Task objective:
Pull out every line of the entries below that contains the string "Architecture". Case counts, so only lines with that same capitalization qualify.
━━━━━ Extracted material ━━━━━
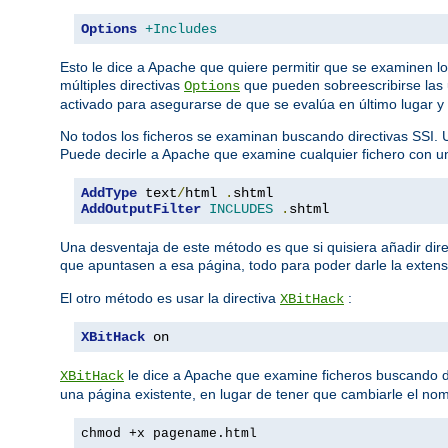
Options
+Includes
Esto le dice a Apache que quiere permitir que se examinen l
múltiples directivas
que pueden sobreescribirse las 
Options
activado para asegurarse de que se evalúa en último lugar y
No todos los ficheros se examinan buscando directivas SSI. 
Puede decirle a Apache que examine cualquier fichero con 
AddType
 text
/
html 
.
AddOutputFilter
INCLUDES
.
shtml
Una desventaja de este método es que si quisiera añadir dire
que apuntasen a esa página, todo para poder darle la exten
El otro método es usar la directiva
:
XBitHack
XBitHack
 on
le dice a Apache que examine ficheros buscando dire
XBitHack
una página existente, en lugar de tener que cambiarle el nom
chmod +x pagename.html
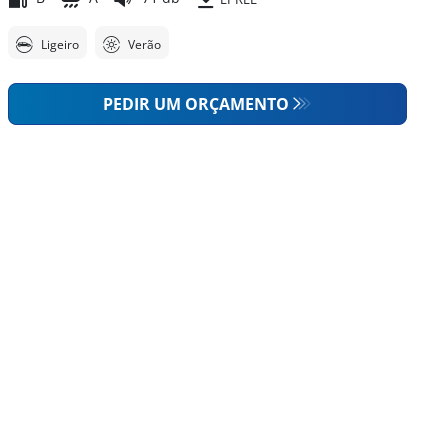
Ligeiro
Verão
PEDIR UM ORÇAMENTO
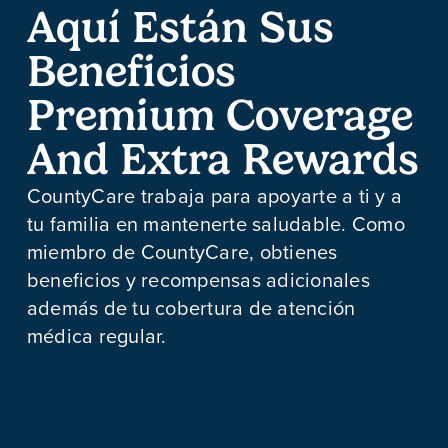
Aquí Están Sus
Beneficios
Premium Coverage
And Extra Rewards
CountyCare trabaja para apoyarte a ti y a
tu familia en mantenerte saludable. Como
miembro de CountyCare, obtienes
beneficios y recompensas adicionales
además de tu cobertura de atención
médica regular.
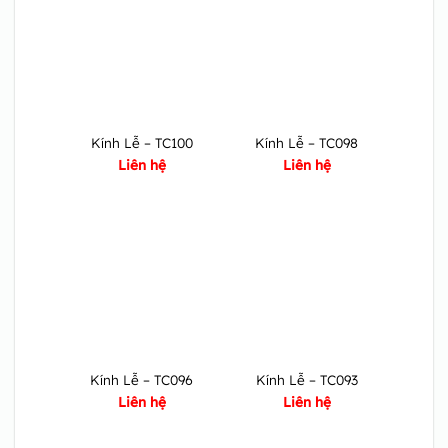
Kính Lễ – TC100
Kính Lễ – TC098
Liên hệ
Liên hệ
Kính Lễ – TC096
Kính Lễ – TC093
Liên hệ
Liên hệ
━━━━━
━━━━━ Extracted material ━━━━━
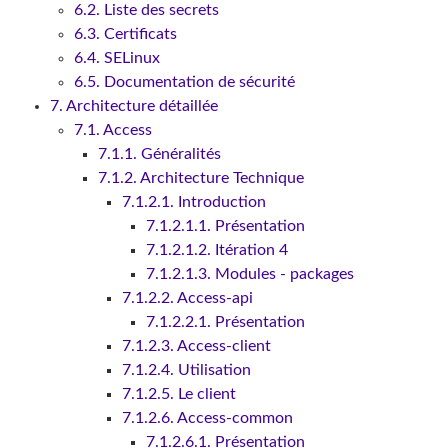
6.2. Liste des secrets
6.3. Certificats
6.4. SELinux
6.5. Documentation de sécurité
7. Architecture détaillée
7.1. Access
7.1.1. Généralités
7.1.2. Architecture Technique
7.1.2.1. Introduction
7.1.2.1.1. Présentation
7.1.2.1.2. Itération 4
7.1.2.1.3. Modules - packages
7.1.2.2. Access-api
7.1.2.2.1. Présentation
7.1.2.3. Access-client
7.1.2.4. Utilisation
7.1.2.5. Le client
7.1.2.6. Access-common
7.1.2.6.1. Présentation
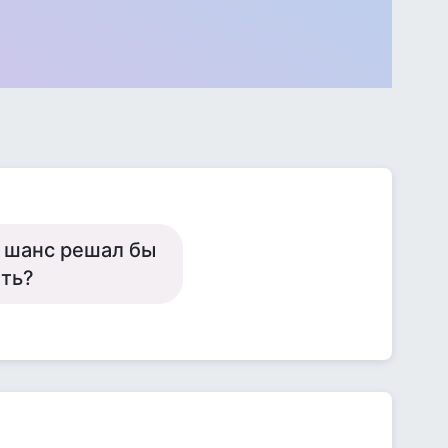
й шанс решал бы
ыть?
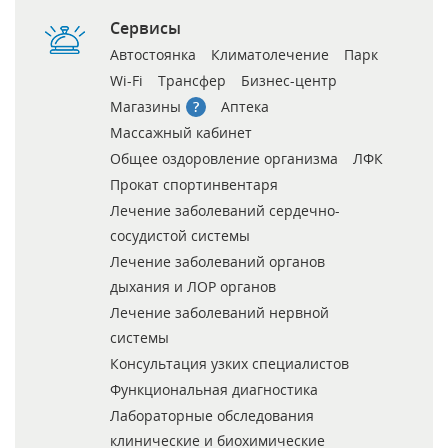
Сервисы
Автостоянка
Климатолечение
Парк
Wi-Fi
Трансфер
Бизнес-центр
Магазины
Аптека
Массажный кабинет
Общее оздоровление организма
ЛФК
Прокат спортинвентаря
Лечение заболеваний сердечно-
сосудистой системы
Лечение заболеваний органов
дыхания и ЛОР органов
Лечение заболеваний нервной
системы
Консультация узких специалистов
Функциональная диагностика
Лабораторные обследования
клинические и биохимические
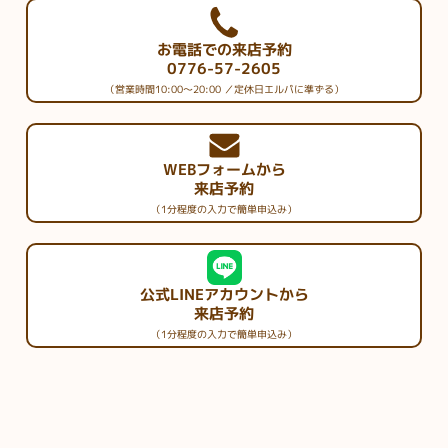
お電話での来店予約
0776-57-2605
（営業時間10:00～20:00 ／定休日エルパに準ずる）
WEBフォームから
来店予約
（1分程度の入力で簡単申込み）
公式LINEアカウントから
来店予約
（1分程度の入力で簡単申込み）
━━━━━
Task output:
7. Architecture détaillée
7.1.2. Architecture Technique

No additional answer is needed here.